Large conductance voltage and Ca2+-activated K+ channels affect the physiological characteristics of human urine-derived stem cells.

ABSTRACT

We investigated the current characteristics of large conductance voltage and Ca2+-activated K+ (BK) channels in human urine-derived stem cells (hUSCs) and the effect of BK channels on proliferation and differentiation of hUSCs. Fresh human urine (n=6) was collected from healthy donors to isolate hUSCs. Human KCNMA1 gene silencing U6 shRNA was used to down regulate the expression of BK in hUSCs. IBTX (BK channel antagonist) and NS1619 (BK channel agonist) were used to examine the effect of BK channels on hUSCs. Whole cell patch-clamping was employed to detect the current of BK channels. Flow cytometry, immunofluorescence, and western blotting were used to analyze the cell cycle and related protein levels. The results showed that the activities of BK channels were significantly decreased in P5, P7 and induced hUSCs (endothelial, urothelial and smooth muscle cells) compared with P3 hUSCs when normalized to the cell capacitance.
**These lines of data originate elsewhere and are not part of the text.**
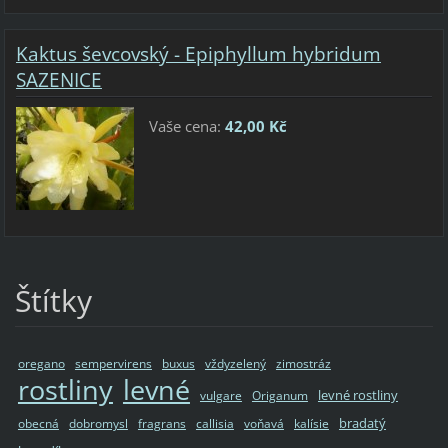
Kaktus ševcovský - Epiphyllum hybridum
SAZENICE
Vaše cena:
42,00 Kč
Štítky
oregano
sempervirens
buxus
vždyzelený
zimostráz
rostliny
levné
levné rostliny
vulgare
Origanum
bradatý
obecná
dobromysl
fragrans
callisia
voňavá
kalísie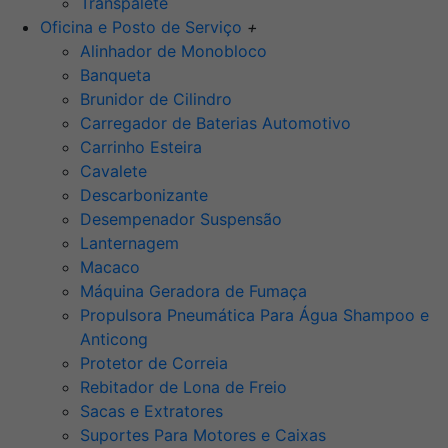
Transpalete
Oficina e Posto de Serviço
+
Alinhador de Monobloco
Banqueta
Brunidor de Cilindro
Carregador de Baterias Automotivo
Carrinho Esteira
Cavalete
Descarbonizante
Desempenador Suspensão
Lanternagem
Macaco
Máquina Geradora de Fumaça
Propulsora Pneumática Para Água Shampoo e
Anticong
Protetor de Correia
Rebitador de Lona de Freio
Sacas e Extratores
Suportes Para Motores e Caixas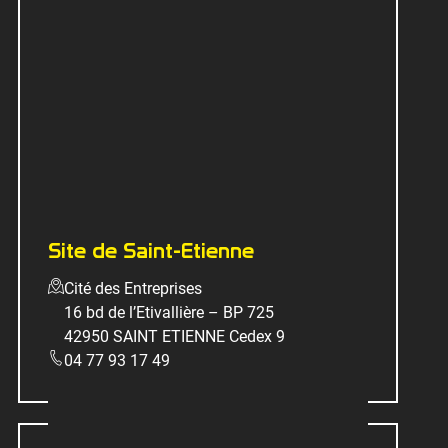
Site de Saint-Etienne
Cité des Entreprises
16 bd de l’Etivallière – BP 725
42950 SAINT ETIENNE Cedex 9
04 77 93 17 49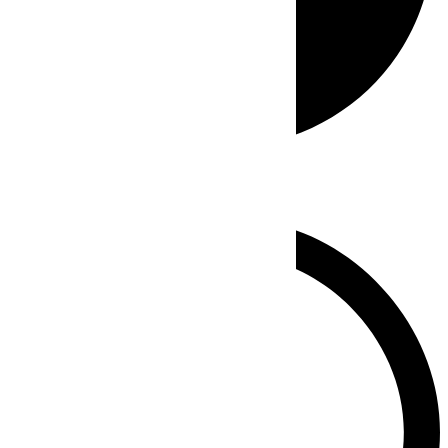
Whatsapp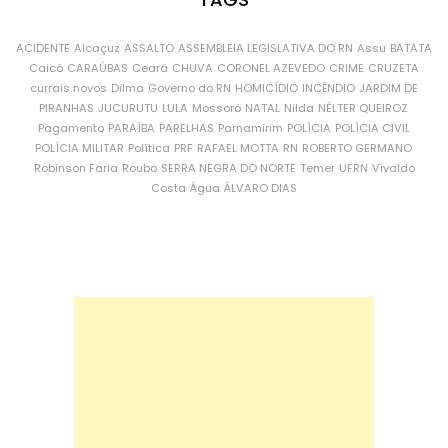
ACIDENTE
Alcaçuz
ASSALTO
ASSEMBLEIA LEGISLATIVA DO RN
Assu
BATATA
Caicó
CARAÚBAS
Ceará
CHUVA
CORONEL AZEVEDO
CRIME
CRUZETA
currais novos
Dilma
Governo do RN
HOMICÍDIO
INCÊNDIO
JARDIM DE
PIRANHAS
JUCURUTU
LULA
Mossoró
NATAL
Nilda
NÉLTER QUEIROZ
Pagamento
PARAÍBA
PARELHAS
Parnamirim
POLÍCIA
POLÍCIA CIVIL
POLÍCIA MILITAR
Política
PRF
RAFAEL MOTTA
RN
ROBERTO GERMANO
Robinson Faria
Roubo
SERRA NEGRA DO NORTE
Temer
UFRN
Vivaldo
Costa
Água
ÁLVARO DIAS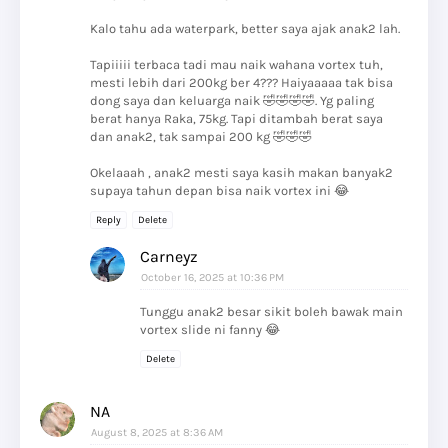
Kalo tahu ada waterpark, better saya ajak anak2 lah.
Tapiiiii terbaca tadi mau naik wahana vortex tuh,
mesti lebih dari 200kg ber 4??? Haiyaaaaa tak bisa
dong saya dan keluarga naik 🤣🤣🤣🤣. Yg paling
berat hanya Raka, 75kg. Tapi ditambah berat saya
dan anak2, tak sampai 200 kg 🤣🤣🤣
Okelaaah , anak2 mesti saya kasih makan banyak2
supaya tahun depan bisa naik vortex ini 😂
Reply
Delete
Carneyz
October 16, 2025 at 10:36 PM
Tunggu anak2 besar sikit boleh bawak main
vortex slide ni fanny 😂
Delete
NA
August 8, 2025 at 8:36 AM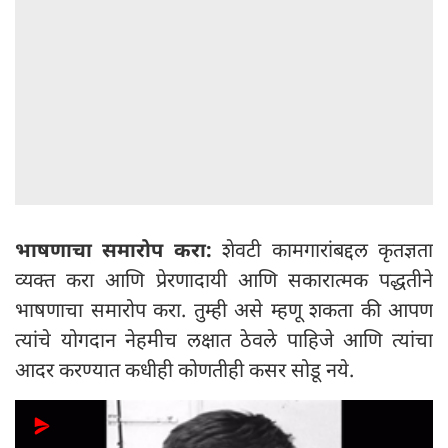
भाषणाचा समारोप करा:
शेवटी कामगारांबद्दल कृतज्ञता
व्यक्त करा आणि प्रेरणादायी आणि सकारात्मक पद्धतीने
भाषणाचा समारोप करा. तुम्ही असे म्हणू शकता की आपण
त्यांचे योगदान नेहमीच लक्षात ठेवले पाहिजे आणि त्यांचा
आदर करण्यात कधीही कोणतीही कसर सोडू नये.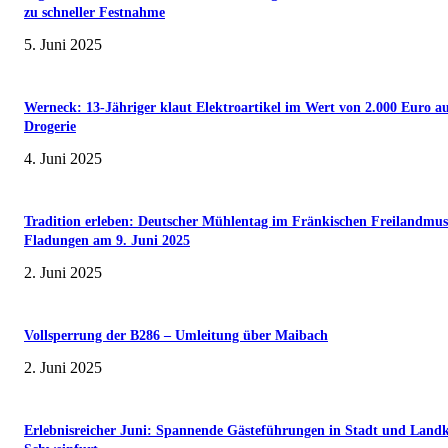
zu schneller Festnahme
5. Juni 2025
Werneck: 13-Jähriger klaut Elektroartikel im Wert von 2.000 Euro a
Drogerie
4. Juni 2025
Tradition erleben: Deutscher Mühlentag im Fränkischen Freilandmu
Fladungen am 9. Juni 2025
2. Juni 2025
Vollsperrung der B286 – Umleitung über Maibach
2. Juni 2025
Erlebnisreicher Juni: Spannende Gästeführungen in Stadt und Landk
In addition, the average BK channel current density of hUSCs was significantly decreased upon silencing BK channel expression by hnRNA. Apoptosis rates of hUSCs in iberiotoxin (IBTX) and hnRNA treatment groups were significantly increased compared with the control group, whereas treatment with BK agonist NS1619 decreased apoptosis rates. Compared with the control group, hUSCs in S phase were significantly decreased in IBTX and hnRNA treatment groups. In conclusion, BK channels play an important role in maintaining the proliferation and differentiation of hUSCs. Overexpression of BK channels in hUSCs be provide a basis for future clinical application to an overactive bladder.